Exercise directions: Only lines containing "Canadian" are wanted from the data below. Copy those lines.

[Document images with source code]
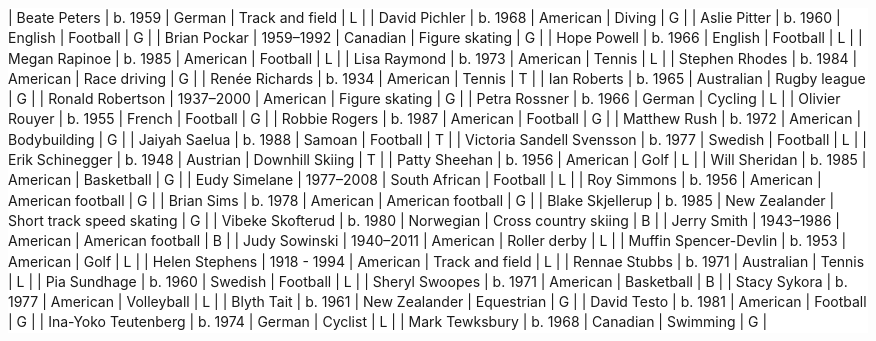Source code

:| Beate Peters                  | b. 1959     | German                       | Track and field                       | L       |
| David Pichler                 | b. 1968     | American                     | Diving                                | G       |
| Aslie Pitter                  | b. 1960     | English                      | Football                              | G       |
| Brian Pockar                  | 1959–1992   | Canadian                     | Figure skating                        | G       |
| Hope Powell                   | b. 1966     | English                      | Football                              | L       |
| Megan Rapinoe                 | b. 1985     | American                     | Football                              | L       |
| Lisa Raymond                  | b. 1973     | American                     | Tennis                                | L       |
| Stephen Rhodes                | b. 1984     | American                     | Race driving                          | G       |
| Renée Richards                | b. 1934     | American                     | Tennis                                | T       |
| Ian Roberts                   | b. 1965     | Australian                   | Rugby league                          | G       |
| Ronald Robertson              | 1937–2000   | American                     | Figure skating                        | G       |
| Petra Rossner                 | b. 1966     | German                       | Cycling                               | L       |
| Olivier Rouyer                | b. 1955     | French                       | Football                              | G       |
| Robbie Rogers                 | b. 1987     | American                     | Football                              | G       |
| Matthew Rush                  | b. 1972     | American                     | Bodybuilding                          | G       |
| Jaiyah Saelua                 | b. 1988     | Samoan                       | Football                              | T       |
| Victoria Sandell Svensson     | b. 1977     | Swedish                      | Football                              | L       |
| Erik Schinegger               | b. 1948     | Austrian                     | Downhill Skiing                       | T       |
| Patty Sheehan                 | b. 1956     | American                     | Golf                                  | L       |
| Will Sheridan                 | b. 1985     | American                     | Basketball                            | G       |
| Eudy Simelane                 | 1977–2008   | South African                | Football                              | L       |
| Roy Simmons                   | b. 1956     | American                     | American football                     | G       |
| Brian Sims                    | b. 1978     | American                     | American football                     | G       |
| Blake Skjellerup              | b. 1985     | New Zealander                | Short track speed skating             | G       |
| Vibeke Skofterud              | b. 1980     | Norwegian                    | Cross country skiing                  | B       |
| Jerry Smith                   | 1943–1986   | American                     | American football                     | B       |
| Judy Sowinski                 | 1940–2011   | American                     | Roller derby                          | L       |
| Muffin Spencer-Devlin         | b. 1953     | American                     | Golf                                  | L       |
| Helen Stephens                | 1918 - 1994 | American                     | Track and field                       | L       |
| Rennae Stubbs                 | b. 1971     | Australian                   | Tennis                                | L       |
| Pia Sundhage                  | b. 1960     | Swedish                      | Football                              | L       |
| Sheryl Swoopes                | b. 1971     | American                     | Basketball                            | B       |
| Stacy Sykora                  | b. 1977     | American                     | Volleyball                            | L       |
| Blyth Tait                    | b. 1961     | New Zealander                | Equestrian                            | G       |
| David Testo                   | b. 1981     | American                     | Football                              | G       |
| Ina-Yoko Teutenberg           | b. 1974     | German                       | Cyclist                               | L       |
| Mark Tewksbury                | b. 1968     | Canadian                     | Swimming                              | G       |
* * *
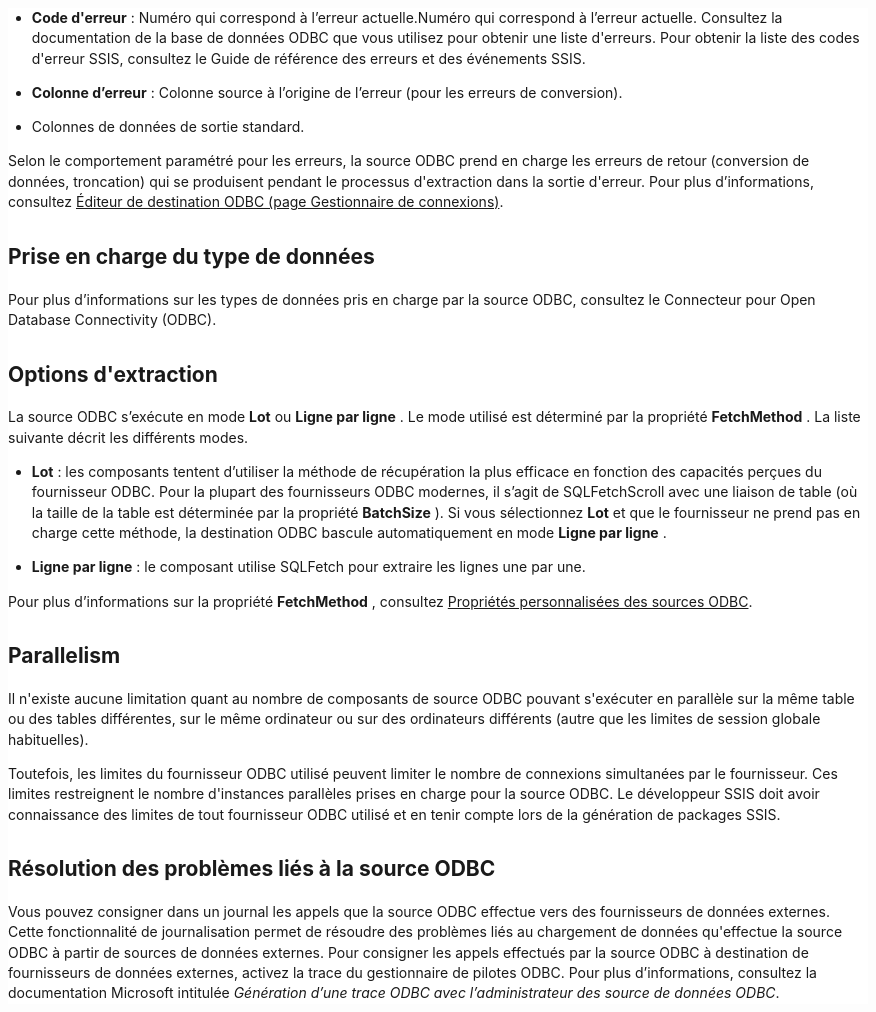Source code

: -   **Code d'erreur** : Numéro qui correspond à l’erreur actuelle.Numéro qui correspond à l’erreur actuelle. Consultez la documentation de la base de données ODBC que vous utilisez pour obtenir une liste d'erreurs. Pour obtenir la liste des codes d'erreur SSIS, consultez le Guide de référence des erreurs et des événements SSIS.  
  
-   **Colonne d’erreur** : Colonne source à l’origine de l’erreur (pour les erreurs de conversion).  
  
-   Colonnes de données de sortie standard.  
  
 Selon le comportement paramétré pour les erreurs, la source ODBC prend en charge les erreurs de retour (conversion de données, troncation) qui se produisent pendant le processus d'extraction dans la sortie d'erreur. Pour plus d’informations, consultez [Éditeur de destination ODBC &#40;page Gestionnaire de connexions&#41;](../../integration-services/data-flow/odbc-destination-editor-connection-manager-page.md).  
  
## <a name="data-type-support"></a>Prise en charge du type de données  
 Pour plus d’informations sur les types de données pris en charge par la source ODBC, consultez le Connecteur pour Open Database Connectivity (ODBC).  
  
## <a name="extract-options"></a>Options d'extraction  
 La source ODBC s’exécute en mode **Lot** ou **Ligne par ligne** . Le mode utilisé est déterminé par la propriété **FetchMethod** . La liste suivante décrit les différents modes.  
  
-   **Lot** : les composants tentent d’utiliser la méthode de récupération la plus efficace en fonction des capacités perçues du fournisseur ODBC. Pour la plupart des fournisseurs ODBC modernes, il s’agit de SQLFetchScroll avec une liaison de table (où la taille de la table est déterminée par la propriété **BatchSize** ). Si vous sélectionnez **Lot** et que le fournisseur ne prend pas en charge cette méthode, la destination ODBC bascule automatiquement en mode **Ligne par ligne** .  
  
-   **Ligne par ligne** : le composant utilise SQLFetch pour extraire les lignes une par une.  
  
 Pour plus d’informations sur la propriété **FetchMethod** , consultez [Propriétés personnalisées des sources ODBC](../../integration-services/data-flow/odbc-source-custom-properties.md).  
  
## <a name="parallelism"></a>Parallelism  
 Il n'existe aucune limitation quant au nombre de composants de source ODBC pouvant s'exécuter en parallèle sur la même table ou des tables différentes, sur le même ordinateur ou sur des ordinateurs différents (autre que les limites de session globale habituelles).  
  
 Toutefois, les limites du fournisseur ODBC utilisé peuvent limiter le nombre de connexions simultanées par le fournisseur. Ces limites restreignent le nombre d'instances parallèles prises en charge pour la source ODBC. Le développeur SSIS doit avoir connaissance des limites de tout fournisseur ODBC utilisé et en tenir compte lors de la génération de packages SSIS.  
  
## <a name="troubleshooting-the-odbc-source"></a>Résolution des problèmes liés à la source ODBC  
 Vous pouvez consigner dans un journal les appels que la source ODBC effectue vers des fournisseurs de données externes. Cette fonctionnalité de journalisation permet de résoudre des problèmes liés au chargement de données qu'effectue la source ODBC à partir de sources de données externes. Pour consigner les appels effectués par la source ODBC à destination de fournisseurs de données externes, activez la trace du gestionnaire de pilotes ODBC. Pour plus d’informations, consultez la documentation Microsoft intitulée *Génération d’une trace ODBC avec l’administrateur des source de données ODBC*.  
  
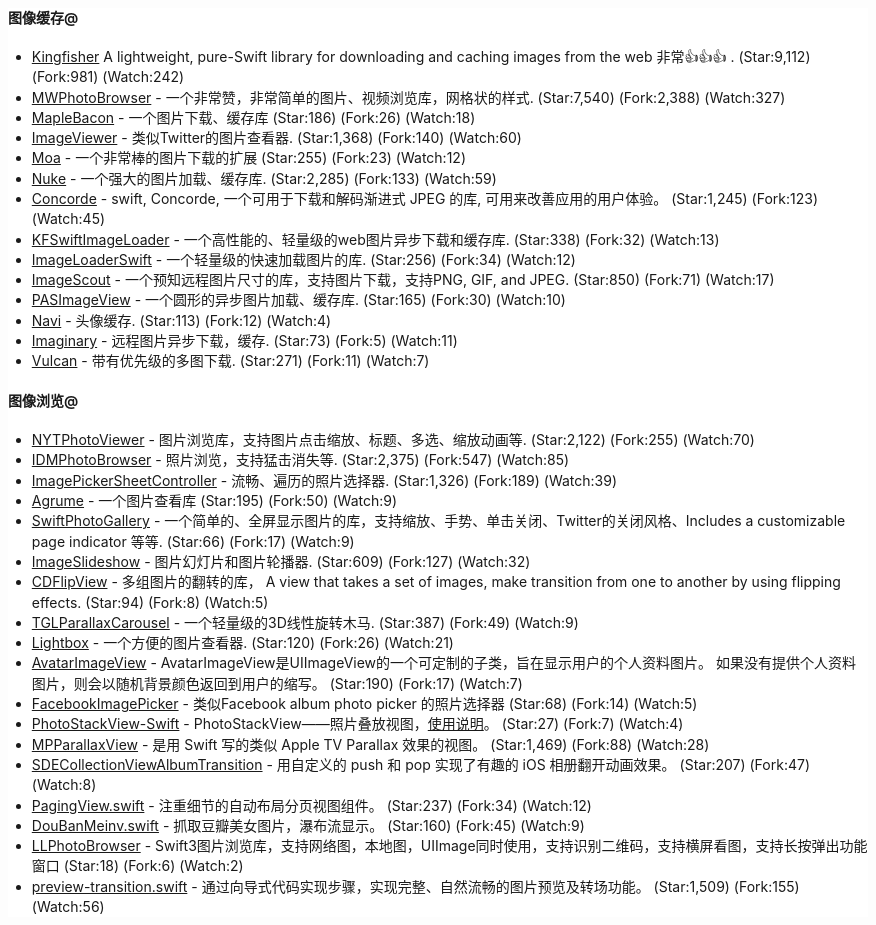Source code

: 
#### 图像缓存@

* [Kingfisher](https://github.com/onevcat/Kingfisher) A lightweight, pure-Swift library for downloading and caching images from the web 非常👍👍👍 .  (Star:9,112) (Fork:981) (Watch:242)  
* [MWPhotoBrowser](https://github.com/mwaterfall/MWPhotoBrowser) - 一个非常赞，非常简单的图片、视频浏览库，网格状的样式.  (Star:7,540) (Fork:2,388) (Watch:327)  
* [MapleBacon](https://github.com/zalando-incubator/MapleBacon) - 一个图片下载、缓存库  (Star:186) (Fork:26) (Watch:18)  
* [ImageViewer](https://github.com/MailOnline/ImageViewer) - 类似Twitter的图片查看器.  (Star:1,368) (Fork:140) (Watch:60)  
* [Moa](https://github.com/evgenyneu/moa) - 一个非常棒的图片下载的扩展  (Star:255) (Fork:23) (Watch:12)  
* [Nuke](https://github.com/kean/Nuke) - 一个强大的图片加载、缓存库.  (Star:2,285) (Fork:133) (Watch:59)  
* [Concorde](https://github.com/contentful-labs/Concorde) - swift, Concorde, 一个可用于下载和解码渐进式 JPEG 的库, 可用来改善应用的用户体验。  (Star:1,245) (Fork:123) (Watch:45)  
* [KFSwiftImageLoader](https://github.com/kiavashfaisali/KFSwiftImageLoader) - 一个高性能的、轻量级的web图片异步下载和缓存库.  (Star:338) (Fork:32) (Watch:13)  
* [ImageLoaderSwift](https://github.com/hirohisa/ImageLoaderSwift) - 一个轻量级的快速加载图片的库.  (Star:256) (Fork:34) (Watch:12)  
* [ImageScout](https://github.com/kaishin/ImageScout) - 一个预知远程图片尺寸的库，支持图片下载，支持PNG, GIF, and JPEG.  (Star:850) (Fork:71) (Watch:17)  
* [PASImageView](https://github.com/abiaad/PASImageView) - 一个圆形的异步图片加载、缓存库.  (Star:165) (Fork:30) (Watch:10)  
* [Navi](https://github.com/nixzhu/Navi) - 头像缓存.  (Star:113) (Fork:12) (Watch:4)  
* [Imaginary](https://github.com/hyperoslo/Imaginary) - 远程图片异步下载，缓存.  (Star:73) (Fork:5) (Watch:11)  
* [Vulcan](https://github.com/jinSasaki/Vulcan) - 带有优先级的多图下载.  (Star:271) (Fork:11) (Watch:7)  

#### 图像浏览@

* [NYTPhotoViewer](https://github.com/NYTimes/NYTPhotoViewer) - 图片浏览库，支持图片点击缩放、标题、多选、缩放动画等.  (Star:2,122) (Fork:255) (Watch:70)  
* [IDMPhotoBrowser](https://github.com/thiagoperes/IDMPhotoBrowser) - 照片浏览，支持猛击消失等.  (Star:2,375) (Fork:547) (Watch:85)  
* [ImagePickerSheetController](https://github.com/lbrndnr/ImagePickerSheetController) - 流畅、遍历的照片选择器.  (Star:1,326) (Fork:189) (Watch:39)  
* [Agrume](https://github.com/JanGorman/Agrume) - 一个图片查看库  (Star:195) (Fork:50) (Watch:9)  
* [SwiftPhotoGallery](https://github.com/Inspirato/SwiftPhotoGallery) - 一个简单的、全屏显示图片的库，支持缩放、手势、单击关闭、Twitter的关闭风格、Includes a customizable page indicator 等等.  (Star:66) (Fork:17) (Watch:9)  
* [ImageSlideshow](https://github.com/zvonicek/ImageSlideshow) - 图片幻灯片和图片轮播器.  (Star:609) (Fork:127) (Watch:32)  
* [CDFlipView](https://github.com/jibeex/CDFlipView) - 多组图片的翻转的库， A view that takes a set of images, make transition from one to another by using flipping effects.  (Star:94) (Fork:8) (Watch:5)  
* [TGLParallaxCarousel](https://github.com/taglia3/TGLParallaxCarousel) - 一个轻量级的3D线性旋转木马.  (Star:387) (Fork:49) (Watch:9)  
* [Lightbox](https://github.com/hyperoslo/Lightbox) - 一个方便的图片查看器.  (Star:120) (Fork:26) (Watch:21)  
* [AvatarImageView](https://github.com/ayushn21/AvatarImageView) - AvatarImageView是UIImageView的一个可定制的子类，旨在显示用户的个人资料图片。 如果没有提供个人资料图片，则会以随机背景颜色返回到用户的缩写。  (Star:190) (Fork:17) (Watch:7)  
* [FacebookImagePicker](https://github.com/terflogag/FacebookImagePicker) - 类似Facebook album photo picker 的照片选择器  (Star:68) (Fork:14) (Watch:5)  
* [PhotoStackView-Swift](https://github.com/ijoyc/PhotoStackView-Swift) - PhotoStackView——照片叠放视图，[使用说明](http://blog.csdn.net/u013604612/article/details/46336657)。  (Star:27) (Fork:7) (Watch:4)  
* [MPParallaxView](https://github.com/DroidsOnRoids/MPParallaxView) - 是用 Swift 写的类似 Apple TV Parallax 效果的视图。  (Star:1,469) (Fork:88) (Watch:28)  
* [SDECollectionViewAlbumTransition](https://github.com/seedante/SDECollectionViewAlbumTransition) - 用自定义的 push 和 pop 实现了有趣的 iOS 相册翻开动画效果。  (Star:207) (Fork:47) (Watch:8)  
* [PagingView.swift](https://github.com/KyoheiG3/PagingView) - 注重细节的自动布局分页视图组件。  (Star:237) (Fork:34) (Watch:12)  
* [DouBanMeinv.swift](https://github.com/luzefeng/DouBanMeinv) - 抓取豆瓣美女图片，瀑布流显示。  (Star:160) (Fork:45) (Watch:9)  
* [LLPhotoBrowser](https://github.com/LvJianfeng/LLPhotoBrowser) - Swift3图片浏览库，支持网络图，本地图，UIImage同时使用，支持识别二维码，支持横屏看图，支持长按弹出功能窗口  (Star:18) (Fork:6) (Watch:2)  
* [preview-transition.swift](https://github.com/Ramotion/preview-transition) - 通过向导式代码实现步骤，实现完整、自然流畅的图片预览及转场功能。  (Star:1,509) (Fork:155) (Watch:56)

Output of the exercise:
| Brian Pockar                  | 1959–1992   | Canadian                     | Figure skating                        | G       |
| Mark Tewksbury                | b. 1968     | Canadian                     | Swimming                              | G       |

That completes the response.